Acute kidney injury (AKI) is a common cause of morbidity and mortality worldwide and pre-disposes patients to the development of chronic kidney disease (CKD). Mesenchymal stem cells (MSCs) have been shown to improve outcomes of AKI in murine models of kidney disease via paracrine mechanisms, however, the use of MSCs is currently limited by delivery method and cell viability. A biocompatible and safe delivery method that would allow for local delivery of MSCs is needed. Injectable hydrogels have been shown to improve MSC viability. The purpose of this work is to expand upon our prior research using injectable hyaluronic acid (HA) hydrogels for local delivery of MSCs to the kidney in an animal model of AKI-to-CKD transition. The central hypothesis is that local delivery of MSCs via injectable HA hydrogels will improve outcomes of AKI as well as prevent the progression of CKD.
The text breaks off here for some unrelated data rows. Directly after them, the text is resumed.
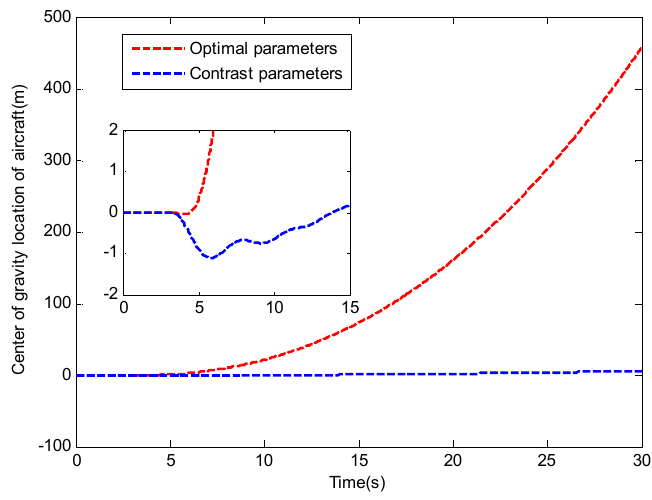
Figure 8. Center of gravity location of aircraft.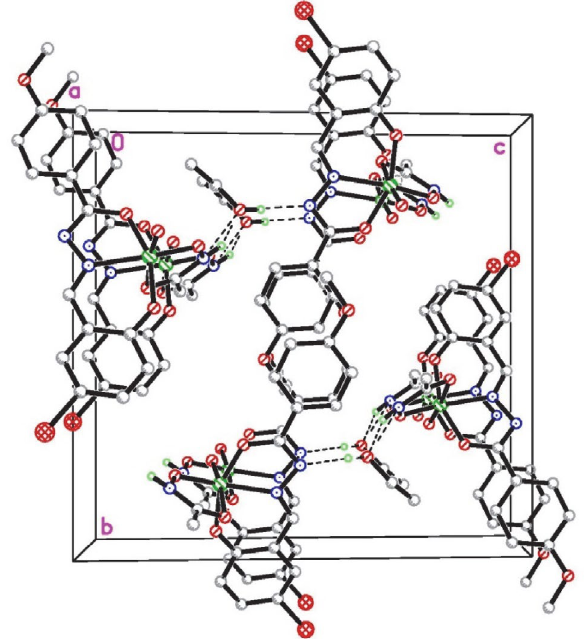
Figure 3. Hydrogen bonds linked structures of complex 1 .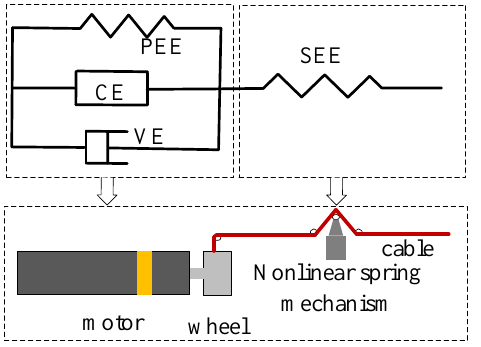
Figure 3. Equivalent nonlinear series elastic mechanism of muscle.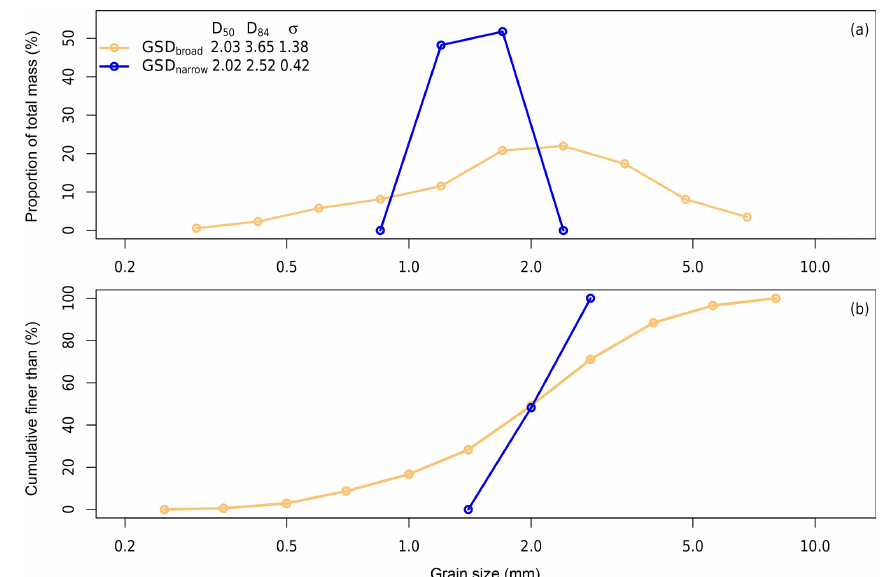
Figure 2. Grain size distributions for half-phi classes (a) individually and (b) cumulatively. Grain size metrics are shown in mm.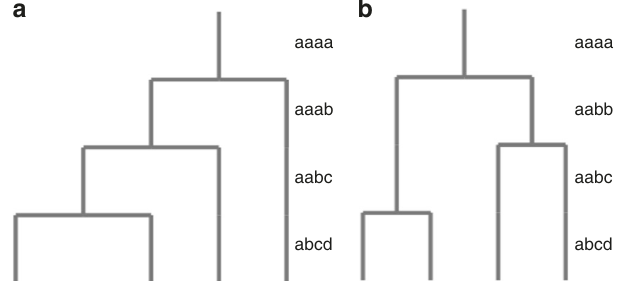
Fig. 2 Autotetraploid and allotetraploid topologies. a The autotetraploid topology, notated as (, (, (, ))); in Newick notation, corresponds to the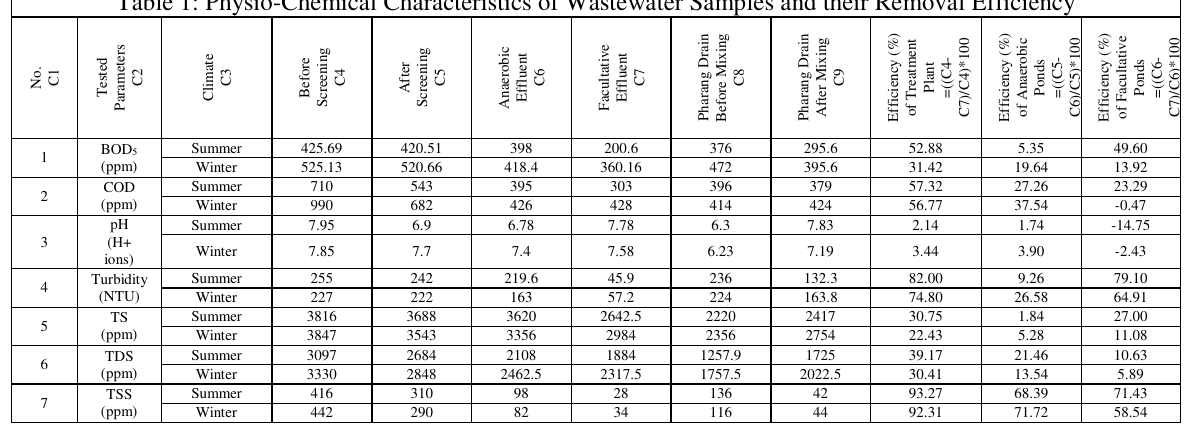
Table 1: Physio-Chemical Characteristics of Wastewater Samples and their Removal Efficiency . C N o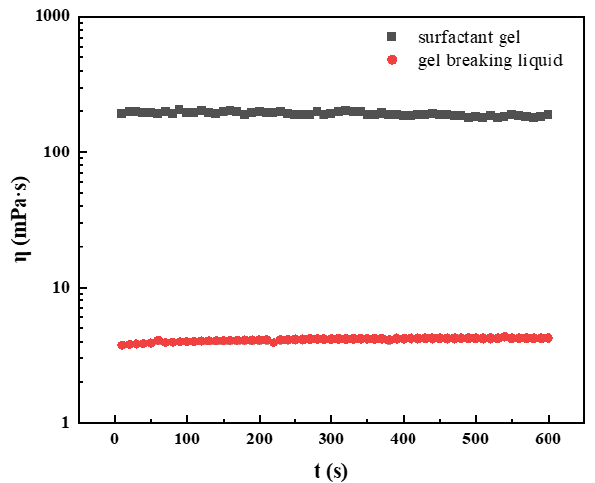
Figure 11. Viscosity variation of surfactant gel before and after breaking.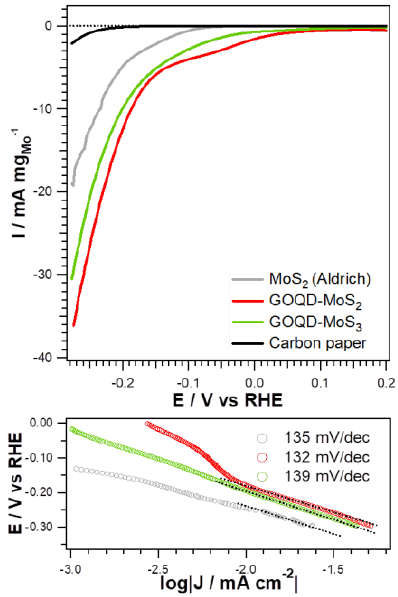
Figure 2. Polarization curves (not IR corrected, upper panel) and corresponding Tafel plots (bottom panel) in deaerated 0.5 M H 2 SO 4 for the GOQD-MoS x (x = 2 and 3) and commercial MoS 2 modified electrodes acquired at room temperature and at a scan rate of 5 mV s −1 .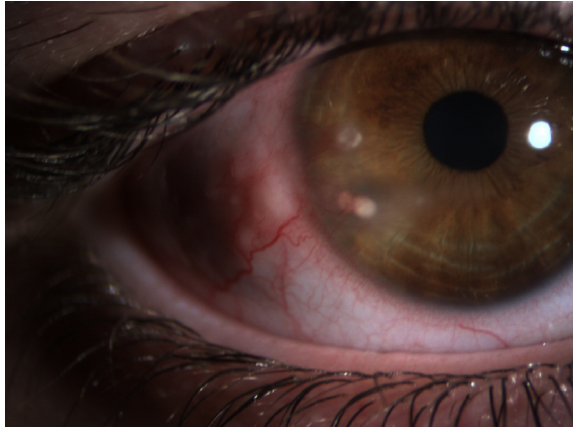
Figure 1: Slit-lamp photograph at presentation reveals in the right eye conjunctival hyperemia and bulbar phlyctenae, infiltrates of peripheral temporal cornea at eight and nine clock hours with corneal neovascularization.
In aim 1, we will investigate the potential method(s) by which hydrogels alone improve renal outcomes, which has been a consistent finding across studies. We will determine whether the hydrogels adsorb pro-inflammatory cytokines and/or impact local gene expression.
In aim 2, we will determine the localization and proliferation of MSCs following delivery either subcutaneously or locally to the kidney via injectable hydrogels, and compare their fate to MSCs injected intravenously via saline suspension.
In aim 3, we will determine the efficacy and mechanisms of action that MSCs via injectable HA hydrogels have along the AKI-to-CKD continuum. The approach is innovative, because it uses novel biocompatible biomaterials to fulfill an unmet clinical need by providing a local delivery system for MSCs that also improves MSC viability. The proposed research is potentially translational for use in humans because injectable hydrogels can be delivered either subcutaneously or under the kidney capsule in a procedure similar to ultrasound-guided percutaneous kidney biopsies. The proposal is significant because acute and chronic kidney diseases are common and other than supportive therapy, there is no current treatment. Complimentary to the proposed research plan, a five year mentored career development training plan has been devised. The training plan incorporates didactic learning in stem cell biology, immunology and statistical analysis, as well as hands-on training in stem cell biology, bioengineering and basic science research. The candidate is co-mentored by internationally recognized experts in the fields of AKI, bioengineering and stem cells. The candidate?s long-term career goal is to become an independent investigator studying the translational utility of biomaterials to deliver therapeutics in an array of kidney diseases.
The proposed research is relevant to public health because the discovery of a treatment intervention for both acute and chronic kidney disease would improve the health outcomes of millions of people worldwide per year. Thus, the proposal is relevant to the part of NIH?s mission that pertains to the prevention and cure of human disease.